2. Use DFS with backtracking:
   • From the starting point, recursively try moving in all four directions (up, down, left, right).
   • If the next cell is an obstacle or already visited, skip it.
   • Mark the cell as visited before moving, and unmark (backtrack) after exploring all options from that cell.
3. Base cases:
   • If we reach the ending square (2) and have visited all empty squares (tracked by a counter), we count it as a valid path.
   • If we run out of squares to visit or hit an obstacle, we return without incrementing the path count.
4. Return the answer:
   • The total number of valid paths found is returned as the answer.

We use in-place marking (e.g., setting the cell to -1) to track visited cells, and backtrack to restore them after the recursive call.

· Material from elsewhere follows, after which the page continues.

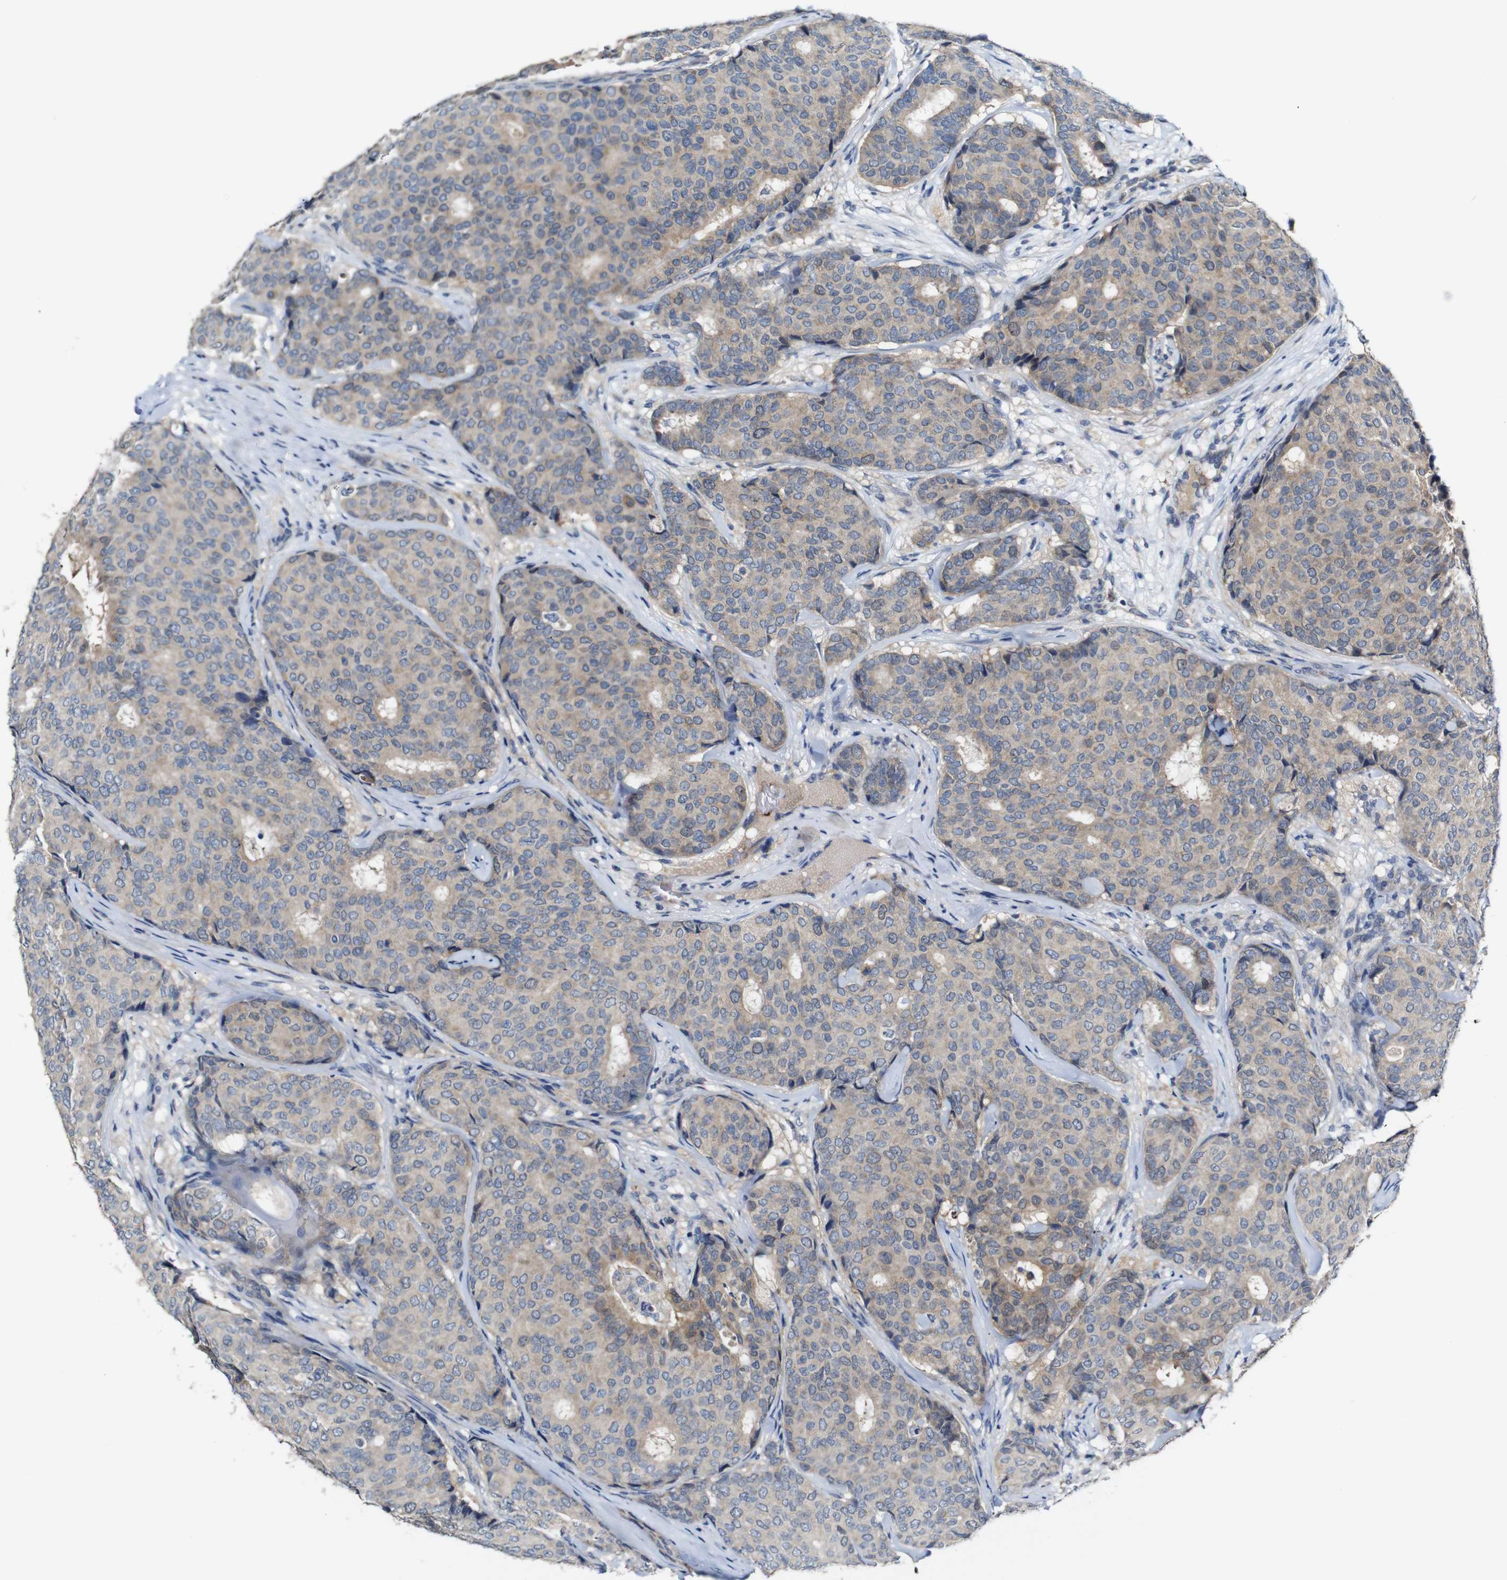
{"staining": {"intensity": "moderate", "quantity": ">75%", "location": "cytoplasmic/membranous"}, "tissue": "breast cancer", "cell_type": "Tumor cells", "image_type": "cancer", "snomed": [{"axis": "morphology", "description": "Duct carcinoma"}, {"axis": "topography", "description": "Breast"}], "caption": "Immunohistochemical staining of human breast infiltrating ductal carcinoma displays medium levels of moderate cytoplasmic/membranous protein positivity in approximately >75% of tumor cells. The protein is stained brown, and the nuclei are stained in blue (DAB IHC with brightfield microscopy, high magnification).", "gene": "TBC1D32", "patient": {"sex": "female", "age": 75}}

This avoids the need for an extra visited matrix.

Example Walkthrough

Let's consider the following grid:

      [[1,0,0,0],
       [0,0,0,0],
       [0,0,2,-1]]
    

• The starting square is at (0,0).
• The ending square is at (2,2).
• There are 8 empty squares to cover (including the start and end).

• It marks the current square as visited.
• Moves to a neighboring cell if it is not an obstacle or already visited.
• Decrements the count of remaining squares to visit.
• If it reaches (2,2) with remaining count 0, it counts as a valid path.

Time and Space Complexity

Brute-force approach:

• Time complexity: Exponential, O(4^N), where N is the number of empty squares, because each step can branch up to 4 ways.
• Space complexity: O(N) for recursion stack and visited status.

• Time complexity: Still O(4^N) in the worst case, but pruning (skipping obstacles and visited cells) makes it much faster in practice.
• Space complexity: O(N) for the recursion stack (N = number of empty squares).

Summary

The Unique Paths III problem is a classic example of using DFS with backtracking to explore all possible paths under tight constraints (must visit all empty squares exactly once). The key insights are:

• Track the number of squares left to visit so you know when a path is valid.
• Use in-place marking for visited cells to save space and simplify logic.
• Backtrack to explore all possible options efficiently.